Young activist deserves a top accolade



ONE of the most effective weapons against terrorism is education, more so women's education. It will be extremely appropriate for Malala Yusufzai to be awarded the Nobel prize for peace today.


It is immensely profound that the first verses revealed to Prophet Mohammed (PBUH) by the Angel Gabriel in a cave in Mecca in 610 AD was: "Read, read in the name of thy Lord Who created" (Koran 96:1-5). These verses instruct mankind (and not only men) to read, to ponder, to think and to study.


Moreover, the Prophet said: "Knowledge is incumbent upon both male and female" and furthermore, "One who proceeds on a path in the pursuit of knowledge, God makes him proceed therewith on a path to Paradise".


The idea that women must be house-bound, raise kids and be the man's slave was part of African, Arab and Asian cultures for centuries prior to the arrival of Islam. The Koran has not been revealed to the clergy, neither only to men, but to both men and women.
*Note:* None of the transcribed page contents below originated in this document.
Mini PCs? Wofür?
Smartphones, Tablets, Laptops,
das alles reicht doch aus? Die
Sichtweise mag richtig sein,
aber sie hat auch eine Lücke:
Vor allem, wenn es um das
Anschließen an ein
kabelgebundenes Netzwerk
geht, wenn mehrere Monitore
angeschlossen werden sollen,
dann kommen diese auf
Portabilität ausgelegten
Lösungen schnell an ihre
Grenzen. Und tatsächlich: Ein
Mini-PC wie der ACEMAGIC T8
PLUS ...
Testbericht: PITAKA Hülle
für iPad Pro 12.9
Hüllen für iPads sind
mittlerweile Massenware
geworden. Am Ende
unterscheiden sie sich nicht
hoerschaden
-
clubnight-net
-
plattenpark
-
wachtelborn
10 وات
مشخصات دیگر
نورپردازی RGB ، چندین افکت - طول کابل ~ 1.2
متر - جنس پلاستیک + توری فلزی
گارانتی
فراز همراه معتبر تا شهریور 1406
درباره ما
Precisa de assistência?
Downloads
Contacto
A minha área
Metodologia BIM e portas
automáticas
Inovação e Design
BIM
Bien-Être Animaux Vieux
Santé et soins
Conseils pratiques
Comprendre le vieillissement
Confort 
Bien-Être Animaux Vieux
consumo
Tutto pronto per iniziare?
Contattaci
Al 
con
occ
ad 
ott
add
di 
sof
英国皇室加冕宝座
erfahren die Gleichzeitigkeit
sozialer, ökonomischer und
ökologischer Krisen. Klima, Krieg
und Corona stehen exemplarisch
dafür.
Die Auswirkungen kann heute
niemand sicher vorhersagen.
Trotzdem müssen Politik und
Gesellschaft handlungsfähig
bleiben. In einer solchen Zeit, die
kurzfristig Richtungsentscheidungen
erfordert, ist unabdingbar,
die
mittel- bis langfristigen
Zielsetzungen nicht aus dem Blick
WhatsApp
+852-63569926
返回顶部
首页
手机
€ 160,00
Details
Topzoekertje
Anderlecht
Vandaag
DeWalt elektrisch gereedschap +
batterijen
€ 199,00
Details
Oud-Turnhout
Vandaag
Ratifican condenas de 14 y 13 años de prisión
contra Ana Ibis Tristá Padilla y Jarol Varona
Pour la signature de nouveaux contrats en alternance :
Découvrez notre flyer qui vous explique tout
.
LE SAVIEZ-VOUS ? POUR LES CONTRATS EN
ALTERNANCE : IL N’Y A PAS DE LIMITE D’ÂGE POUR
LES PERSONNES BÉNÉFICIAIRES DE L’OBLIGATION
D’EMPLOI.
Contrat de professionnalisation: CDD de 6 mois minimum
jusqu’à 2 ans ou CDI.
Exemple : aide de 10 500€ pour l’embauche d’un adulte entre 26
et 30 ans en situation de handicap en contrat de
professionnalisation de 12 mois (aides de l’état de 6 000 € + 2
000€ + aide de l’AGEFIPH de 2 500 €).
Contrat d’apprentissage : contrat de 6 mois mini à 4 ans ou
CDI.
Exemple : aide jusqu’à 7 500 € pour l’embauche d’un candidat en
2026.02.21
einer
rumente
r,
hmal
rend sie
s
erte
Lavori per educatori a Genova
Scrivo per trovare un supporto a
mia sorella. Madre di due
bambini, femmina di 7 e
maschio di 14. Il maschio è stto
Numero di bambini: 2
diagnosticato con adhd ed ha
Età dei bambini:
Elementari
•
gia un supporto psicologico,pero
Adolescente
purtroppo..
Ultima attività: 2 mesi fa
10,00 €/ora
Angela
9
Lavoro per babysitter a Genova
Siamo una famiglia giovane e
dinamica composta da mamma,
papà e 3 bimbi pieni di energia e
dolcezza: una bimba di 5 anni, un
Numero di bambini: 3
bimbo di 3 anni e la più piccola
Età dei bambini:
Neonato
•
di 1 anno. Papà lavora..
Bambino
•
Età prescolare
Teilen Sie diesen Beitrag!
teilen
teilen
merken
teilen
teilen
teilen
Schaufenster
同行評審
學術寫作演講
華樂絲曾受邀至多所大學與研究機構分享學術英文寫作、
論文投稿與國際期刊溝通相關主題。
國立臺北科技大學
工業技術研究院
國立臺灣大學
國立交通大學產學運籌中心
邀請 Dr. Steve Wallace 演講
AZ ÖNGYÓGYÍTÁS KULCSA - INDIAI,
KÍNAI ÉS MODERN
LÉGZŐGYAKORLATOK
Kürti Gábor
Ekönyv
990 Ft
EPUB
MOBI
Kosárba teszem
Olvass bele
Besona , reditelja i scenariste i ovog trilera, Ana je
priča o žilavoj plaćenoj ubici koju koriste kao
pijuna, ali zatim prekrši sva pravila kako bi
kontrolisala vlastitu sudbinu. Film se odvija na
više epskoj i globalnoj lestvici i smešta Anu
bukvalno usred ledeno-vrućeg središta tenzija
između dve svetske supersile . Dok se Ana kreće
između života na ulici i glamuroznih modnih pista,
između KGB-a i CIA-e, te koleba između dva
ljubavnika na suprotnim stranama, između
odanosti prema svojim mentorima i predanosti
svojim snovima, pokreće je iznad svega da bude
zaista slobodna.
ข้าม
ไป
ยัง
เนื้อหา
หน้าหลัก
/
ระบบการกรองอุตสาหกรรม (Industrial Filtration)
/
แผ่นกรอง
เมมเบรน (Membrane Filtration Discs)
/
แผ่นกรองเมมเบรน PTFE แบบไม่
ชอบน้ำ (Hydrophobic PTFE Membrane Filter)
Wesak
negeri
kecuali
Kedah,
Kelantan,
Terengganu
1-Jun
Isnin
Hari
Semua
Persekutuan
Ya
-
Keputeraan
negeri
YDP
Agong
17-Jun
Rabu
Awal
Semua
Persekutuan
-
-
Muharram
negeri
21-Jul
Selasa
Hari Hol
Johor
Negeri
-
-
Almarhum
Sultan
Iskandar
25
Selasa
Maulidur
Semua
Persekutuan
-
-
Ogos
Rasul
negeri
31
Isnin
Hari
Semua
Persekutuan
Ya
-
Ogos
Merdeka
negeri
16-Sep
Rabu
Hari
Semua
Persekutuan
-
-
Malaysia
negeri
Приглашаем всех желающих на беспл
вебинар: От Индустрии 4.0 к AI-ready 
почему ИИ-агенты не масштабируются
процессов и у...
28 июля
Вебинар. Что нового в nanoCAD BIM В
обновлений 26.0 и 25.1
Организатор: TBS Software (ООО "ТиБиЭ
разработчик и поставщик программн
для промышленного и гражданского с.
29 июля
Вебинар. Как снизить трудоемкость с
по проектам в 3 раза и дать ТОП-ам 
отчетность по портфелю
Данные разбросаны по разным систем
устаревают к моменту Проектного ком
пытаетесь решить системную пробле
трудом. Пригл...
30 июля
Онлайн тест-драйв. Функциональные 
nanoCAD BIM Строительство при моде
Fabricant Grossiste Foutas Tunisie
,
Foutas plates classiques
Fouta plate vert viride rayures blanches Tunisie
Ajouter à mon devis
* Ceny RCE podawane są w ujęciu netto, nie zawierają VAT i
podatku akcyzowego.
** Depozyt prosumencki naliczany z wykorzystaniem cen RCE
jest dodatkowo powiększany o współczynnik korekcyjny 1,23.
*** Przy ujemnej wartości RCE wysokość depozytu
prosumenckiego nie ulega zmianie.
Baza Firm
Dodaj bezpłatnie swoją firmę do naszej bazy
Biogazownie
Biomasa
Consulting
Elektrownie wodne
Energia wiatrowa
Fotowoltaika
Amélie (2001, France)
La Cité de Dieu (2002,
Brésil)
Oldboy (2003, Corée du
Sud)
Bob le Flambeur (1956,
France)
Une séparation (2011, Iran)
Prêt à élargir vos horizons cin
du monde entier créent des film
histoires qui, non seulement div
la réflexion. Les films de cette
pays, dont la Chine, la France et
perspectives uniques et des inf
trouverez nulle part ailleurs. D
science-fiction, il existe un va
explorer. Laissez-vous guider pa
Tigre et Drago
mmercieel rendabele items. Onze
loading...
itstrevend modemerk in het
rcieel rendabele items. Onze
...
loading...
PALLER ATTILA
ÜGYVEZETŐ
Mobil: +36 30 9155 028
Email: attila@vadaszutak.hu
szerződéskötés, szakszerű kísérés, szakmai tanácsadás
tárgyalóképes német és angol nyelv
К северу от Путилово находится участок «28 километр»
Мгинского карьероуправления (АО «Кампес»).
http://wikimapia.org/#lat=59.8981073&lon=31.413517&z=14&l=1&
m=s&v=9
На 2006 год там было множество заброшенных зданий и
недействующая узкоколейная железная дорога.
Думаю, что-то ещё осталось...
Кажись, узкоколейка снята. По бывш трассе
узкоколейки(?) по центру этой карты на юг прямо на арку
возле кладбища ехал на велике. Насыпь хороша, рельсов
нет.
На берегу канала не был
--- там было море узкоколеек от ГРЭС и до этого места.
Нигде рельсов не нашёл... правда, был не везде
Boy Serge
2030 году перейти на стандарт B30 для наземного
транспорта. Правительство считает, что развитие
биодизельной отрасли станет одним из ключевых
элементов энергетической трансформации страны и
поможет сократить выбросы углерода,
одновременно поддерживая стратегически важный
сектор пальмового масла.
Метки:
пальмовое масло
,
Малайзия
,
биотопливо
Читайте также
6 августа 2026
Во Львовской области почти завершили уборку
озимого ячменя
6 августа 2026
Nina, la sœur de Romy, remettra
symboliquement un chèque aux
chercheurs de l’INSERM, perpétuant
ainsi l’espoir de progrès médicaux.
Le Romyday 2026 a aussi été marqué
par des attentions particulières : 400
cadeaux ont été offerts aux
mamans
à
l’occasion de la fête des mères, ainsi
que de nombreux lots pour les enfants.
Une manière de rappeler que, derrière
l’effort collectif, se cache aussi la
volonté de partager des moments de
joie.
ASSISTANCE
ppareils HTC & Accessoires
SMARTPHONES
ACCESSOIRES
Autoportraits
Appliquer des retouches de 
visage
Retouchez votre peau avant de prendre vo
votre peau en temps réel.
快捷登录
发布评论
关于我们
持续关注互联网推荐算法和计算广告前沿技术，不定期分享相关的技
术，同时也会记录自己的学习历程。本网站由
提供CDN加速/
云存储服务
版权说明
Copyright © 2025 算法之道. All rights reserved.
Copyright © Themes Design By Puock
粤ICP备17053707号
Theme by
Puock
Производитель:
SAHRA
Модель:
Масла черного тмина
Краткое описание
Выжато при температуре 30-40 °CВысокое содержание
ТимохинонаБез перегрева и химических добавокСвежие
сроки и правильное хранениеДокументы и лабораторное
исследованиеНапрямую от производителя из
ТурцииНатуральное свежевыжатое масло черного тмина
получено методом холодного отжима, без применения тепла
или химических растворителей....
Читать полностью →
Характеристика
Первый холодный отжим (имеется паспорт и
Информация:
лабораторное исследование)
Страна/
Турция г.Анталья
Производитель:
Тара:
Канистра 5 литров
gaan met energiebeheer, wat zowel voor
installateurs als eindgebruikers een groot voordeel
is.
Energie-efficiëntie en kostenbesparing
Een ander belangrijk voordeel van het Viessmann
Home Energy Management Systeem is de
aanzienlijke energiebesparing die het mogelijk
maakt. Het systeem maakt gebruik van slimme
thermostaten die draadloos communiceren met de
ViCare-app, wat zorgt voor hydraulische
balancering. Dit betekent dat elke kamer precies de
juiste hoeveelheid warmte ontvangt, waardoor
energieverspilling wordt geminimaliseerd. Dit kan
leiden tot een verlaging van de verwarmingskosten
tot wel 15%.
Groups like the Taliban, al-Qaeda, al-Shabaab and Boko Haraam and many non-Muslims hateful of Islam have taken some verses of the Koran and hadeeth out of context. For example, "And abide quietly in your homes" (Koran 33:33).


This verse specifically refers to the Prophet's wives, and is not a general law and should not be quoted out of context. Women have a choice: whether they want to marry or remain single, whether they want to raise kids and how big the family should be, and whether they need to work and/or raise a family.


It is clear that the revolution to free women from ignorance and slavery, started 1400 years ago, is not complete. It will be up to the young people like Malala to take this struggle to the next level.